#### Saved data entries:
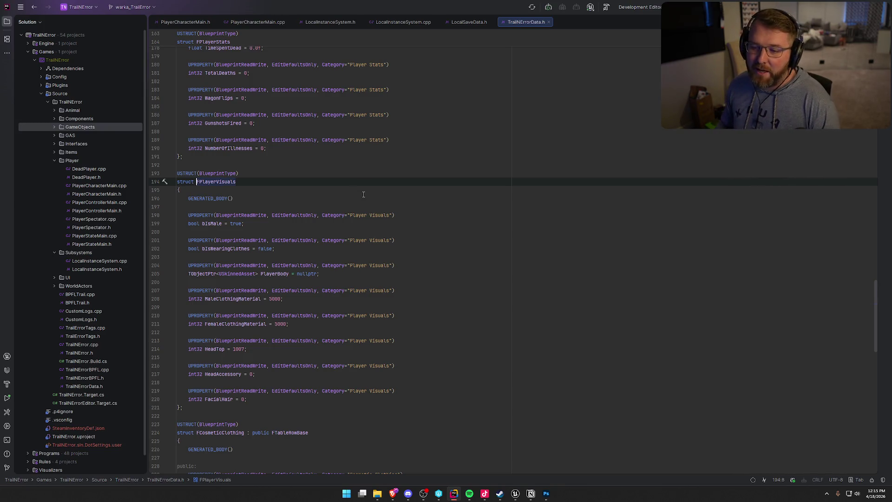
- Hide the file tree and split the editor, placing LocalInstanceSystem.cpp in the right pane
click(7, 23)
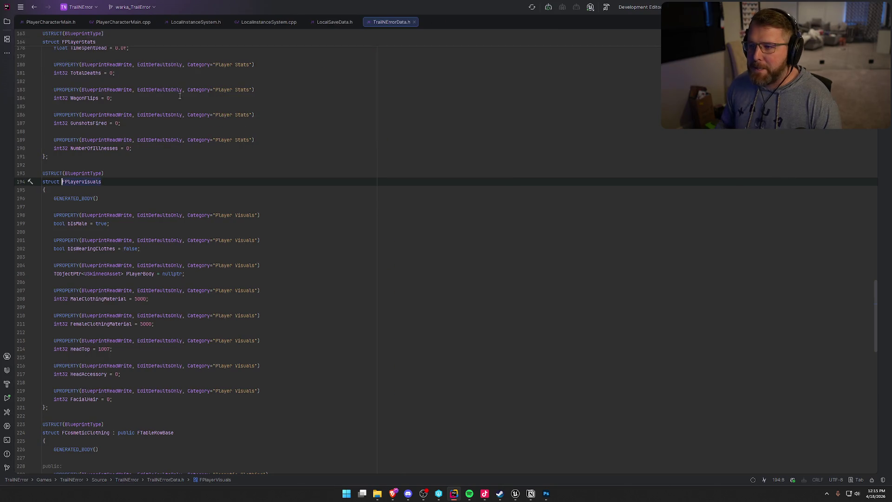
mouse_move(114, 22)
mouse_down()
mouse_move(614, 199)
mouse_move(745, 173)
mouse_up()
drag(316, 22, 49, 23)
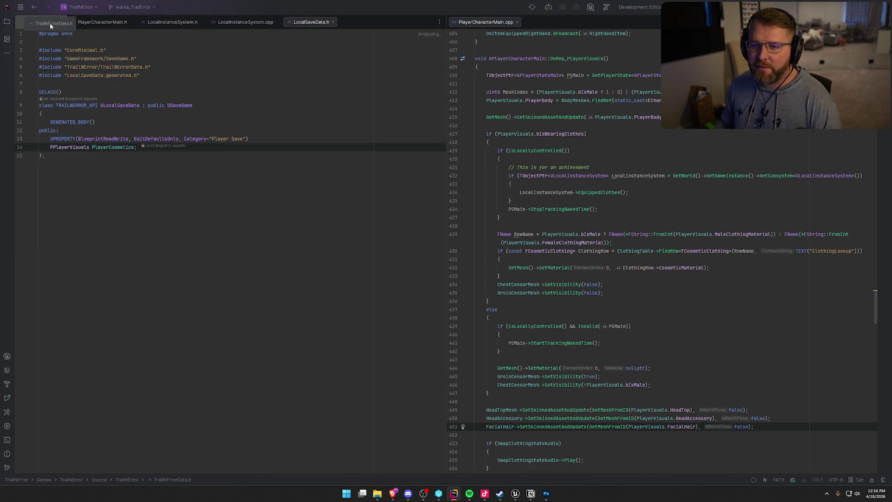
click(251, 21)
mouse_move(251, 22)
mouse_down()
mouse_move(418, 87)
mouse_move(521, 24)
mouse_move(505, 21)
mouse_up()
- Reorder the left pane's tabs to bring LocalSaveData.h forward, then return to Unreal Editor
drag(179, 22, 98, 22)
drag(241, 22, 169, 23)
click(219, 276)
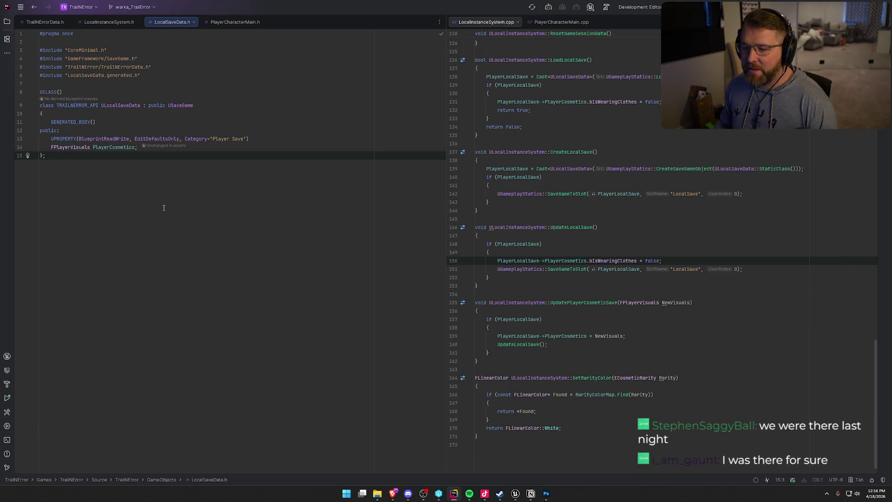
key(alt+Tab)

#### Action item:
For this exercise, retype the data above exactly and skip every image.

#### Solution for this problem:
- Hide the file tree and split the editor, placing LocalInstanceSystem.cpp in the right pane
click(7, 23)
mouse_move(114, 22)
mouse_down()
mouse_move(614, 199)
mouse_move(745, 173)
mouse_up()
drag(316, 22, 49, 23)
click(251, 21)
mouse_move(251, 22)
mouse_down()
mouse_move(418, 87)
mouse_move(521, 24)
mouse_move(505, 21)
mouse_up()
- Reorder the left pane's tabs to bring LocalSaveData.h forward, then return to Unreal Editor
drag(179, 22, 98, 22)
drag(241, 22, 169, 23)
click(219, 276)
key(alt+Tab)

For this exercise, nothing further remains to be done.